WHAT THE TASK ASKS - State how many lines in the entries below contain the string "fuel". Give only the number.

RECORDS SHOWN Start Marker

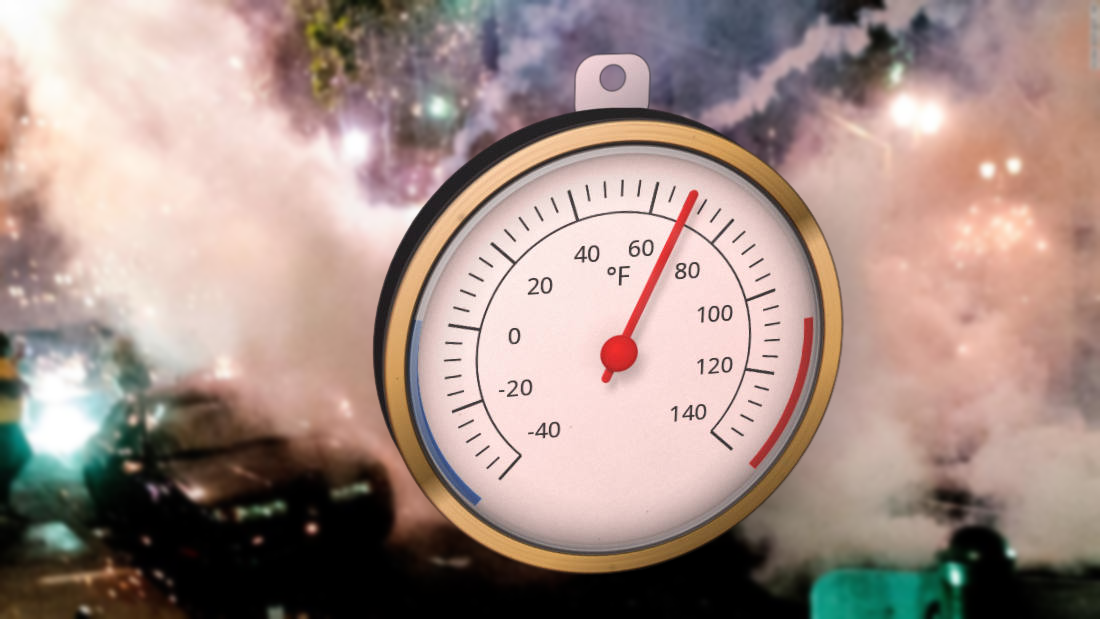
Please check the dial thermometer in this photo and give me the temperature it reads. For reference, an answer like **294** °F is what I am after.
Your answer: **68** °F
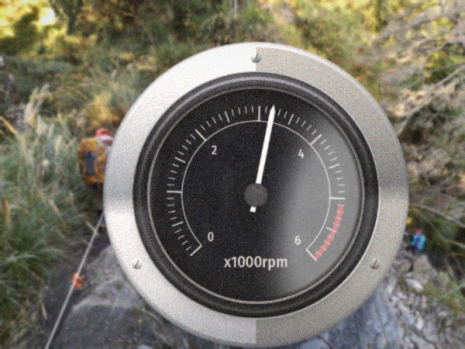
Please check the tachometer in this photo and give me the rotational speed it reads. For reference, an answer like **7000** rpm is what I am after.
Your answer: **3200** rpm
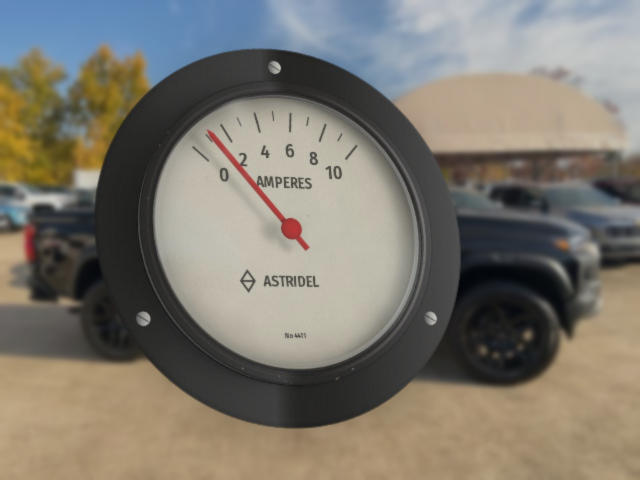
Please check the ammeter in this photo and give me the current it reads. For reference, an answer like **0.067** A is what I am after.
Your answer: **1** A
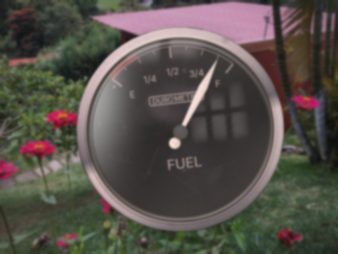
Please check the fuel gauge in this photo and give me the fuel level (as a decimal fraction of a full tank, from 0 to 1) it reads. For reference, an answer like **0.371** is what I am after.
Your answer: **0.875**
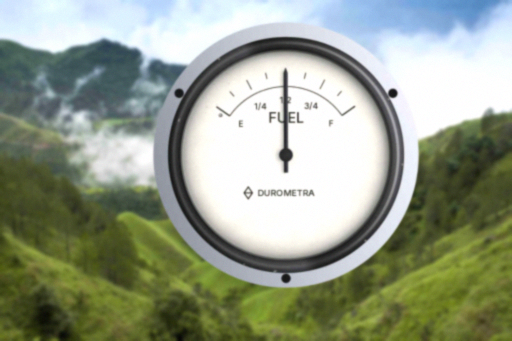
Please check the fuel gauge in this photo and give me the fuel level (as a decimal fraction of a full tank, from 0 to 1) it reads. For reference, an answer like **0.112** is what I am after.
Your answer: **0.5**
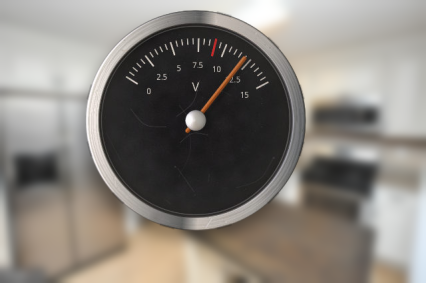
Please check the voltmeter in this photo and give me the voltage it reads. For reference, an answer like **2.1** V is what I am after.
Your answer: **12** V
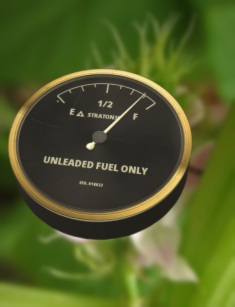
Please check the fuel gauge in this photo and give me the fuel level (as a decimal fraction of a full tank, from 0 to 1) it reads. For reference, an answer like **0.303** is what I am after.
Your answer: **0.875**
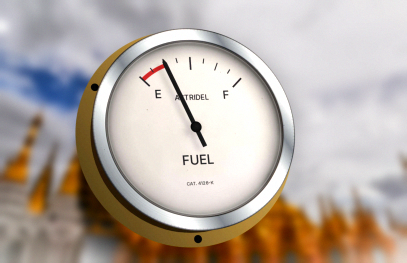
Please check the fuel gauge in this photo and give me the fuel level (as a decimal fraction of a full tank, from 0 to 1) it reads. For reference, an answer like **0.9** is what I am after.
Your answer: **0.25**
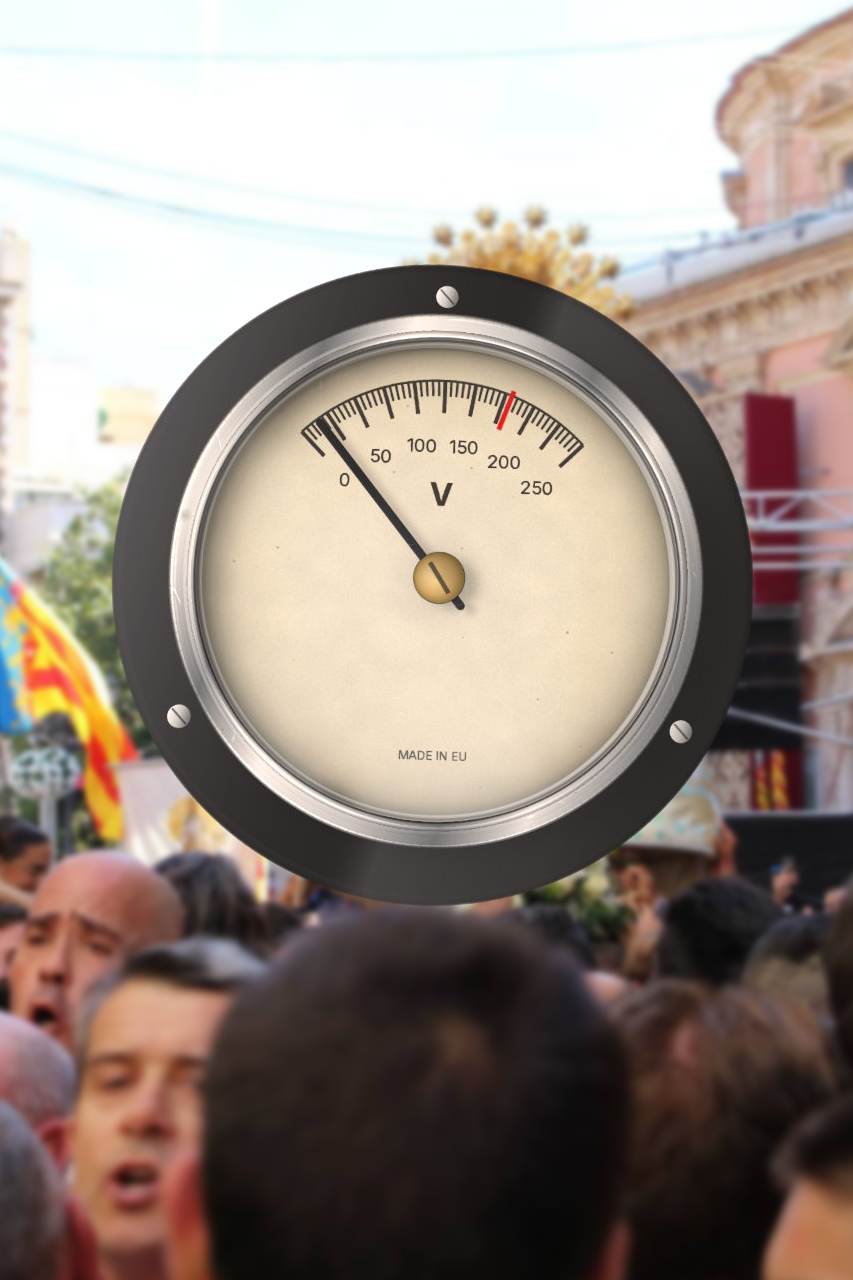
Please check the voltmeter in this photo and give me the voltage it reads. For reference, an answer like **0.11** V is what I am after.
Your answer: **15** V
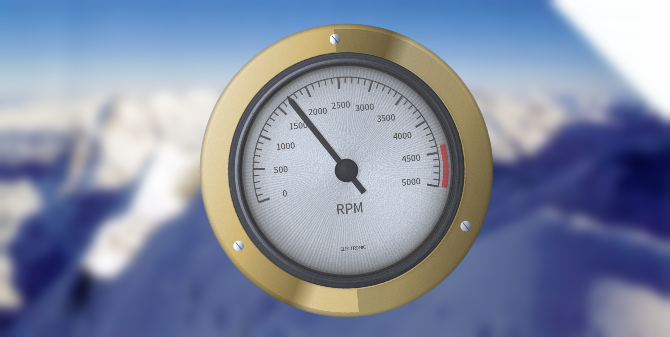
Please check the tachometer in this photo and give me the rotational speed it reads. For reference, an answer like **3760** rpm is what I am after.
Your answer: **1700** rpm
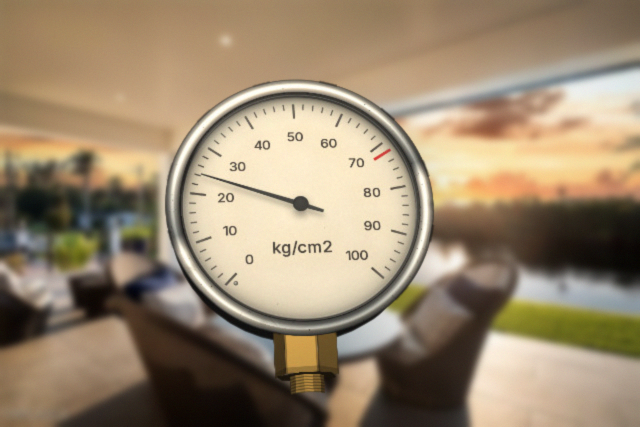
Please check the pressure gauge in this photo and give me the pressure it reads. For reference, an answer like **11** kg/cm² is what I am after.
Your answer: **24** kg/cm²
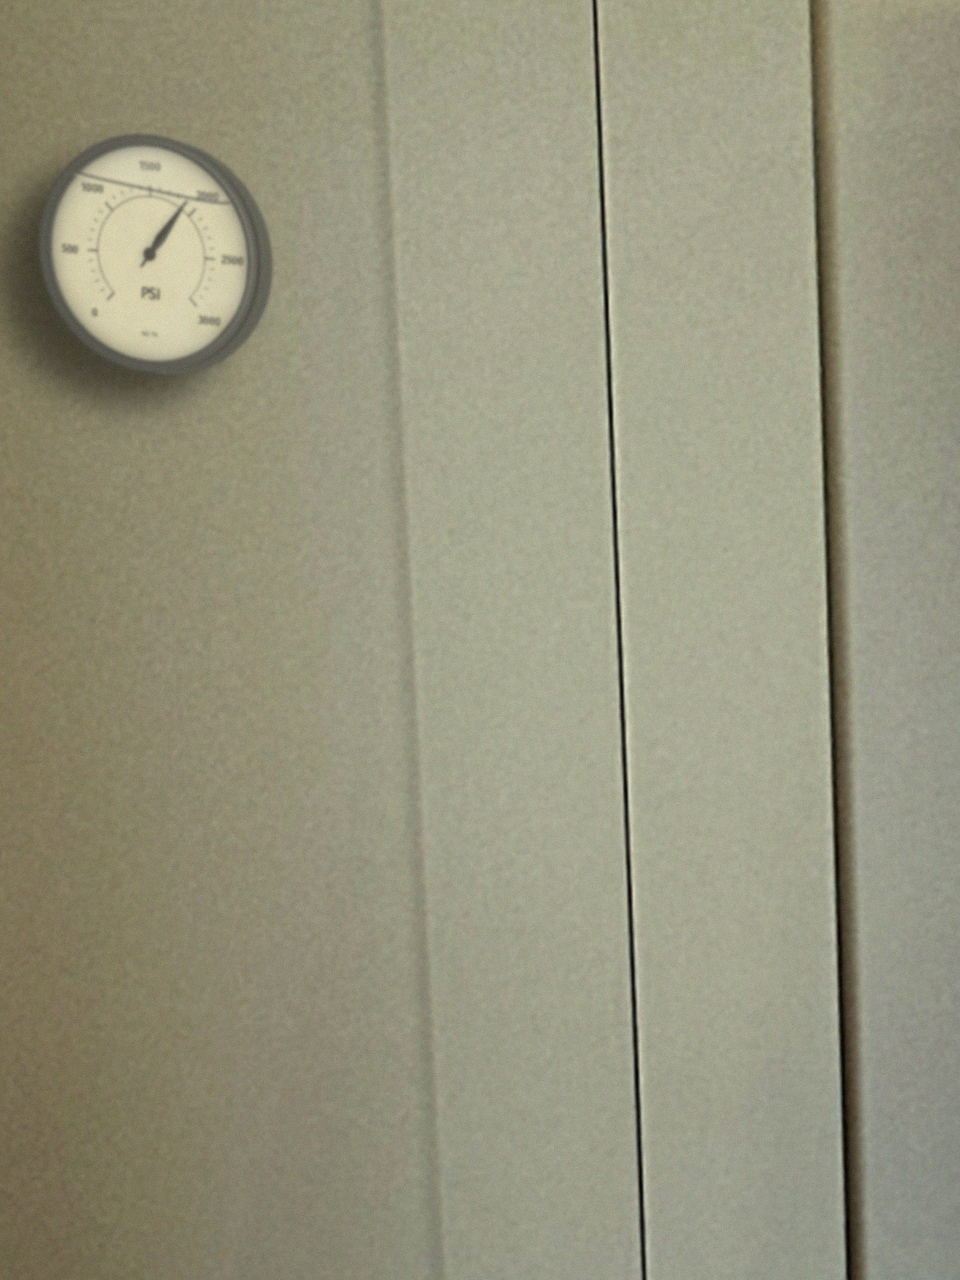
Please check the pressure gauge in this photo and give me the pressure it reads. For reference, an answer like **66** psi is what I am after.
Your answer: **1900** psi
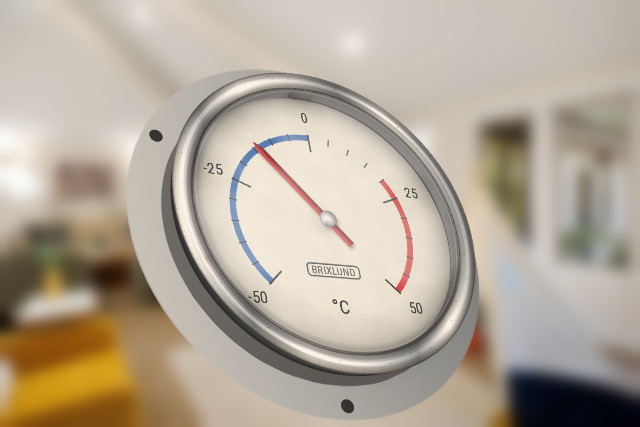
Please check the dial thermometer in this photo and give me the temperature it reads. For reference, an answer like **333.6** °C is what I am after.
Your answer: **-15** °C
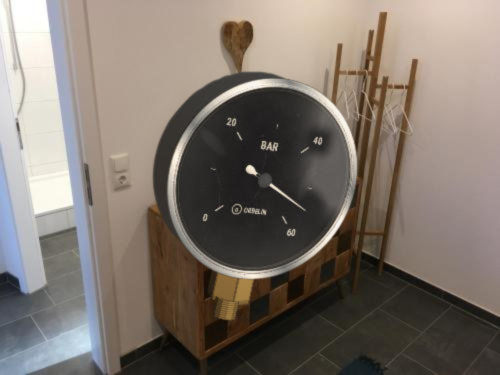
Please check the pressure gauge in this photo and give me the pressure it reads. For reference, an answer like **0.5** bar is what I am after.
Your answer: **55** bar
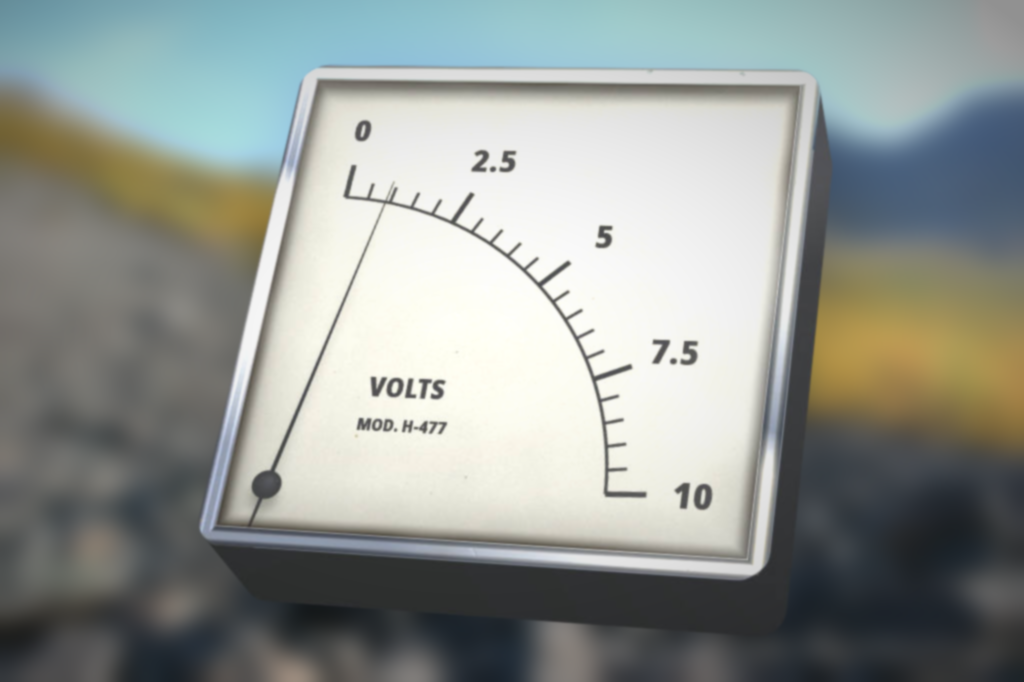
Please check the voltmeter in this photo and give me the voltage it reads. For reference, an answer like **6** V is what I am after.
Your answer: **1** V
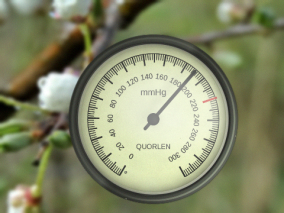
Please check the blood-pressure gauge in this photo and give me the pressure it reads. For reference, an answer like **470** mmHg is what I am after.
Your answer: **190** mmHg
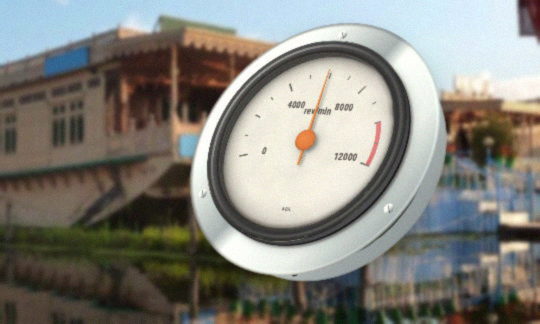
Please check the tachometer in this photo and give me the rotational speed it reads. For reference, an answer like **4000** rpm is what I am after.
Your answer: **6000** rpm
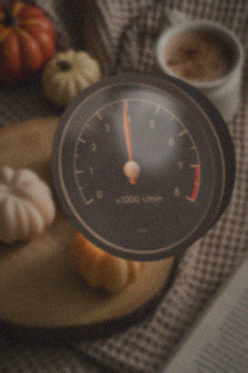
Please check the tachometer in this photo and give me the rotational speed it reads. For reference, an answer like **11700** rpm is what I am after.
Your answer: **4000** rpm
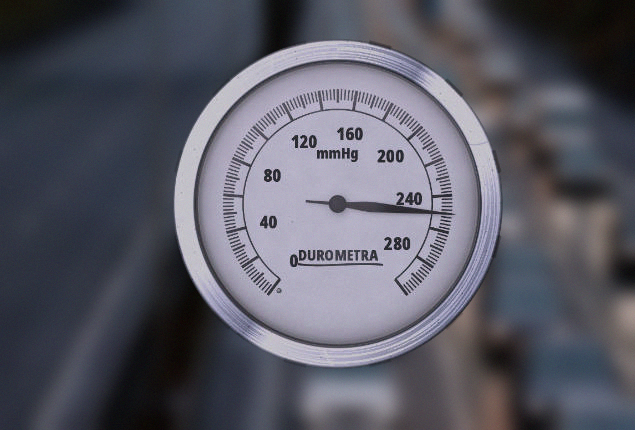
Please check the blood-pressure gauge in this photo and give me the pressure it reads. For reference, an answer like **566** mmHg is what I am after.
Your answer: **250** mmHg
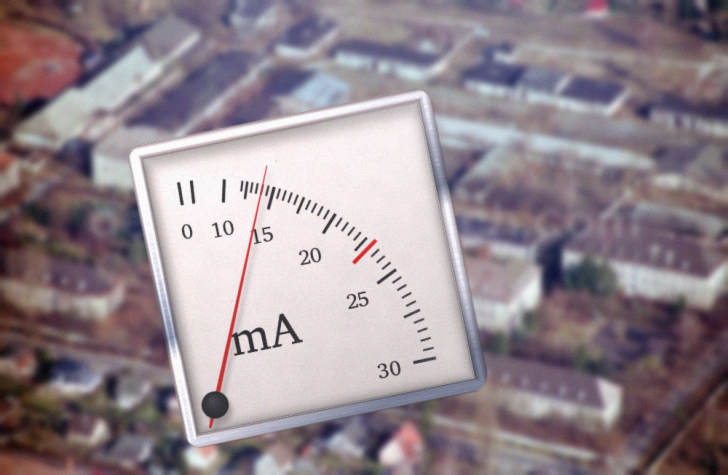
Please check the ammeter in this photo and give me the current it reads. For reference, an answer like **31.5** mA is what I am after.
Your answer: **14** mA
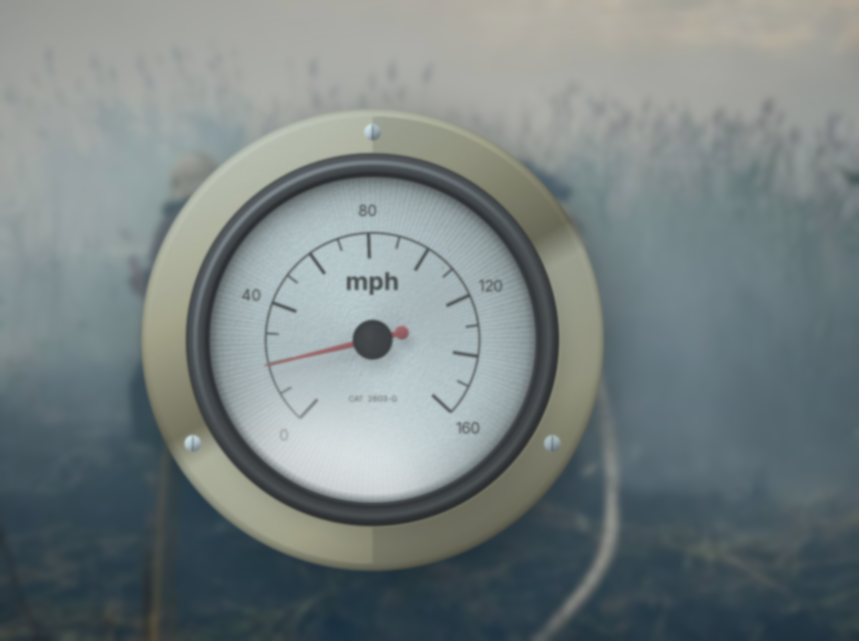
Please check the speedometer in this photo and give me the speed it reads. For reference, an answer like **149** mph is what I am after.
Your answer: **20** mph
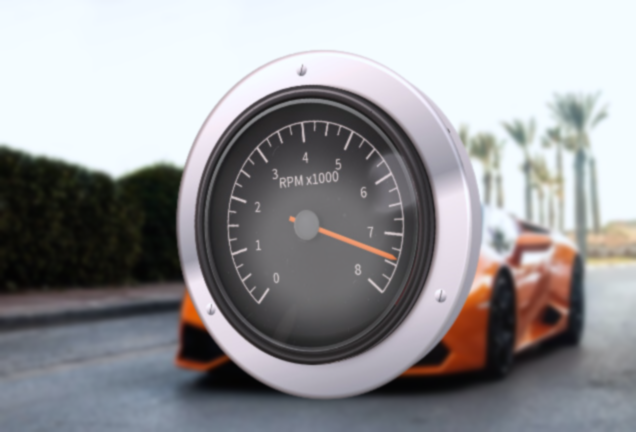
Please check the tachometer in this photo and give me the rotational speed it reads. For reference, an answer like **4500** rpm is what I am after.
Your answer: **7375** rpm
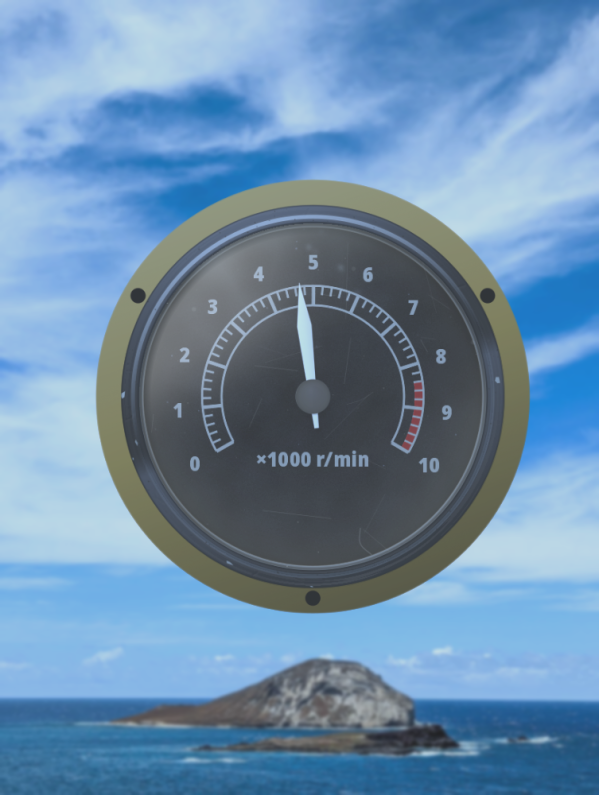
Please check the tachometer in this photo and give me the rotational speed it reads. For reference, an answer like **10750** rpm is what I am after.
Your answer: **4700** rpm
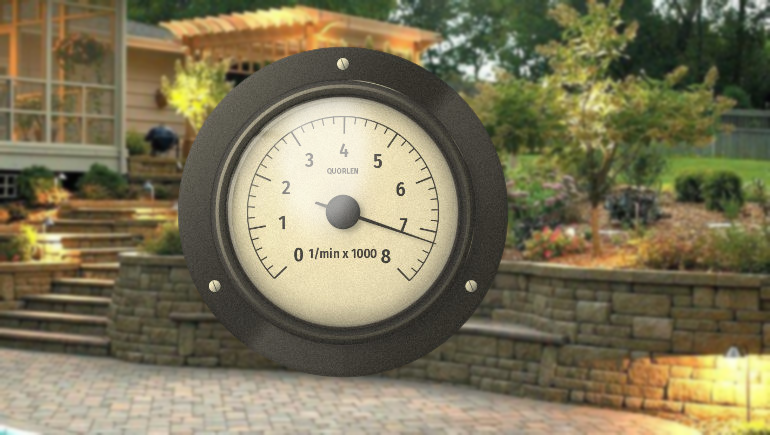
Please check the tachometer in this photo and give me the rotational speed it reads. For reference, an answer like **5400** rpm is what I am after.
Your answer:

RECORDS SHOWN End Marker

OUTPUT FOR THIS EXERCISE - 4